The Seventh Seal, the 1957 film that made Ingmar Bergman the god of the art house — and, in fact, probably did more than any other movie to establish the very idea of the art house as a commercial alternative — has a forbidding reputation for obscurity and difficulty. (One of my old English profs refused even to say Bergman’s name — he was simply “that fucking DeathSwede.”) Max von Sydow became the international embodiment of High Seriousness for his portrayal of Antonius Block, the Crusade knight whose chess game with Death buys enough time for a family of actors to get clear of an outbreak of the plague. That chess game, along with the concluding image of the dance of death (up top), provided ammo for an entire generation of parodists. But as Andrew O’Hehir notes, The Seventh Seal doesn’t really deserve its thorny halo: the film is light on its feet, moves surprisingly quickly, and is shot through with flashes of sometimes bracingly crude humor. Bengt Ekerot’s portrayal of Death (above) as a bored bureaucrat, happy to be distracted from his endless rounds, gave the medieval image of the Grim Reaper a modern, black-humored overtone that has influenced scores of subsequent stories and films. For anyone unfamiliar with Bergman’s work, The Seventh Seal and Smiles of a Summer Night offer a great introduction.

* * * * *

After decades of unheralded work behind the Iron Curtain, the Polish filmmaker Krzysztof Kieslowski began to acquire an international reputation in the late Eighties and early Nineties. The Decalogue, a series of ten hour-long television films organized around the Ten Commandments, drew acclaim on the festival circuit, and the 1991 release of The Double Life of Veronique made him an art house celebrity. Shortly before his untimely death in 1996, Kieslowski finished a trilogy of films he called Three Colors, with each color drawn from the French flag and the ideals of liberty, equality and brotherhood.
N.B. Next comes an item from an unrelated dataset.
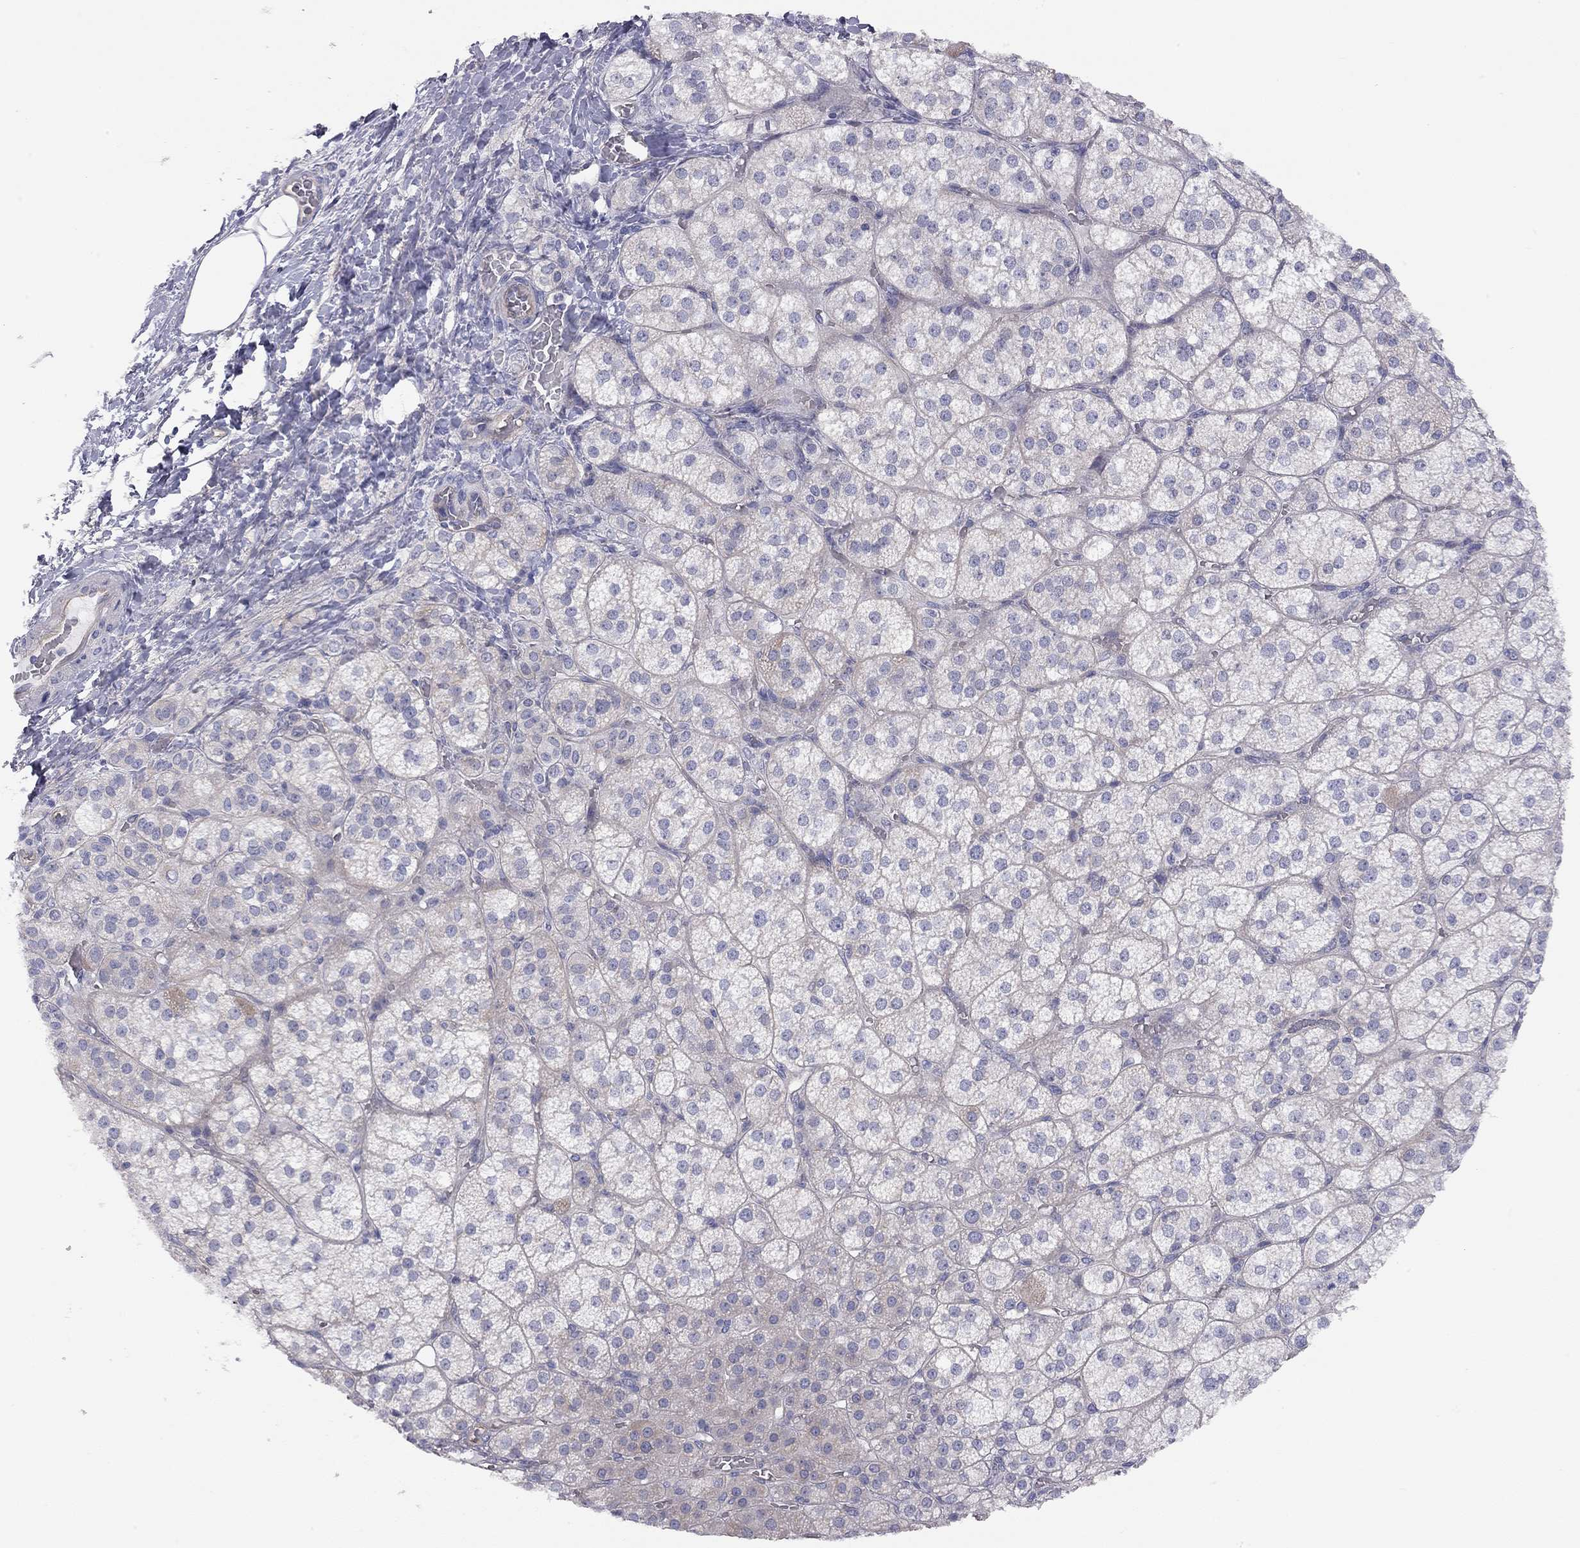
{"staining": {"intensity": "weak", "quantity": "<25%", "location": "cytoplasmic/membranous"}, "tissue": "adrenal gland", "cell_type": "Glandular cells", "image_type": "normal", "snomed": [{"axis": "morphology", "description": "Normal tissue, NOS"}, {"axis": "topography", "description": "Adrenal gland"}], "caption": "Human adrenal gland stained for a protein using immunohistochemistry (IHC) displays no positivity in glandular cells.", "gene": "GPRC5B", "patient": {"sex": "female", "age": 60}}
Characteristically, Kieslowski’s storylines touched on their themes in oblique, ironic ways. The first film, Three Colors: Blue, opens with a car crash that kills a woman’s husband and child — her “liberty” is the unwanted freedom from family ties. Wracked with grief, she suppresses memories of Colors Blueher previous life and withdraws from the world. Yet the world, and life, continue to intrude on her, and as this detailed analysis from Mystery Man on Film shows, Kieslowski shows it happening through a brilliant combination of images and music. Blue is an example of almost purely visual storytelling. It also has one of my favorite “Kieslowski moments,” in which the widow, sitting in a cafe, starts to dunk a sugar cube in her coffee just as a street musician starts playing a tune. The melody is almost identical to one of her dead husband’s compositions, and as she realizes this, the white sugar cube touches the surface of the coffee and flushes with dark color.

All three films are available separately, but you might want to take the plunge and buy the complete Three Colors DVD set, which has a ton of very useful additional features. Ditto the complete edition of The Decalogue, which also has an appreciation of Kieslowski’s work from Roger Ebert.